Gold Plum
第二章
交錯
〜みのり&涼介の場合〜
七
H
(これからどうやって外に出ればいいのよ!)
マスクとかをしたほうがいいのだろうか。
それとも顔が見えないくらい前髪を伸ばすべきか。
どうすれば顔を晒さずに生きていけるかと、
みのりが真剣に模索していると、
頭上から呆れを含んだ碧の声が降ってきた。
「お嬢様と涼介君の微妙にすれ違っている話を聞いてるのも
楽しいのですが、そろそろ本題について話し合いませんか?」
「そうですよね! そうしましょう!」
「本題?」
ノロノロと顔をあげ碧の顔を見上げると、
ええ、本題です。と口元だけが笑っている側近の黒色の瞳と
目が合った。
眼鏡の奥から見据えてくる碧の真剣な眼差しにハッとする。
「って、そうよ。忘れてたわ」
自分にはやらなければいけないことがあるのだ。
黄金梅を咲かせ、黄金梅という存在を無くすという大切な目的が。
顔の美醜など些細なこと。すべて終わってから考えればいい。
(それに人間容姿がすべてじゃないわ。
顔が良くたって性格が悪いやつなんてたくさんいるんだから)
みのりはその代表格でもある碧の顔をちらりと見ると、
碧が、思い出したようですね。

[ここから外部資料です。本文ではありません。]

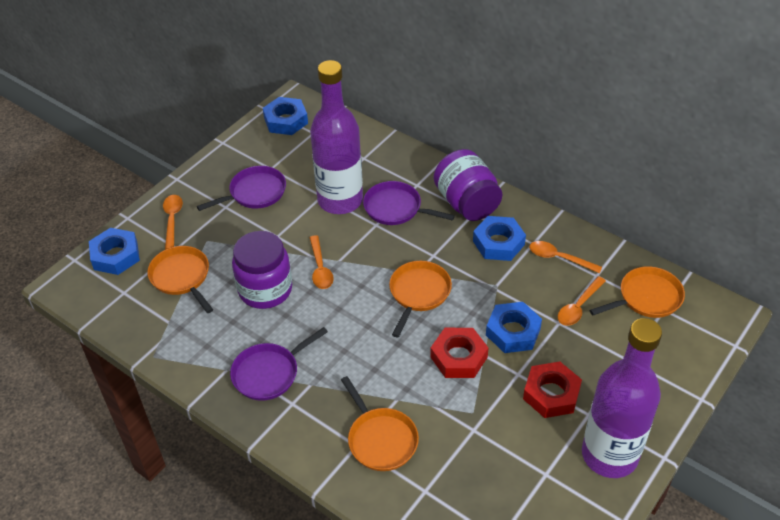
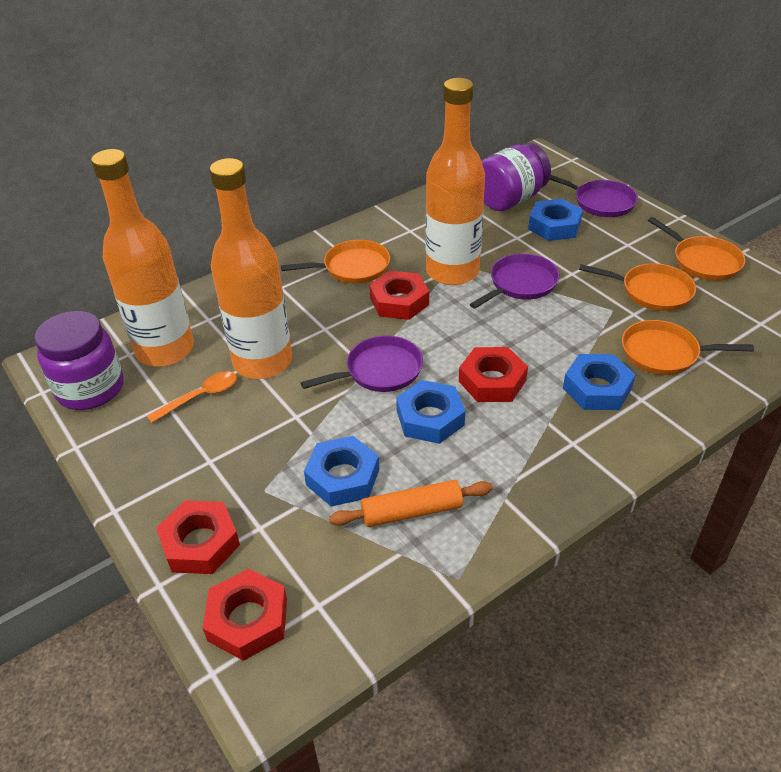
orange bottle: none = 0 -> [91,149,194,367] [210,158,292,379] [426,78,485,285] = 3
orange rolling pin: none = 0 -> [329,480,493,527] = 1
orange spoon: [163,195,183,249] [309,235,334,289] [529,241,602,274] [558,276,606,326] = 4 -> [147,371,237,423] = 1
purple bottle: [310,60,363,214] [582,318,662,478] = 2 -> none = 0
red nut: [430,328,488,378] [523,361,582,418] = 2 -> [156,500,240,574] [203,569,287,661] [369,271,429,320] [459,347,528,402] = 4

と言わんばかりに
眼鏡の位置を直しながらこちらを見返してきた。
(自分の未来のためにもなんとしてでも成功させなくっちゃ)
優先すべきは本家に見つかる前に黄金梅を咲かせることだ。
そのためになら利用できるものはなんだって利用していこう。
それが例え嫌な相手だったとしても。
「その前に、涼介。あんたの協力者って誰よ?」
みのりは、気を引き締め直し涼介へ視線を向けた。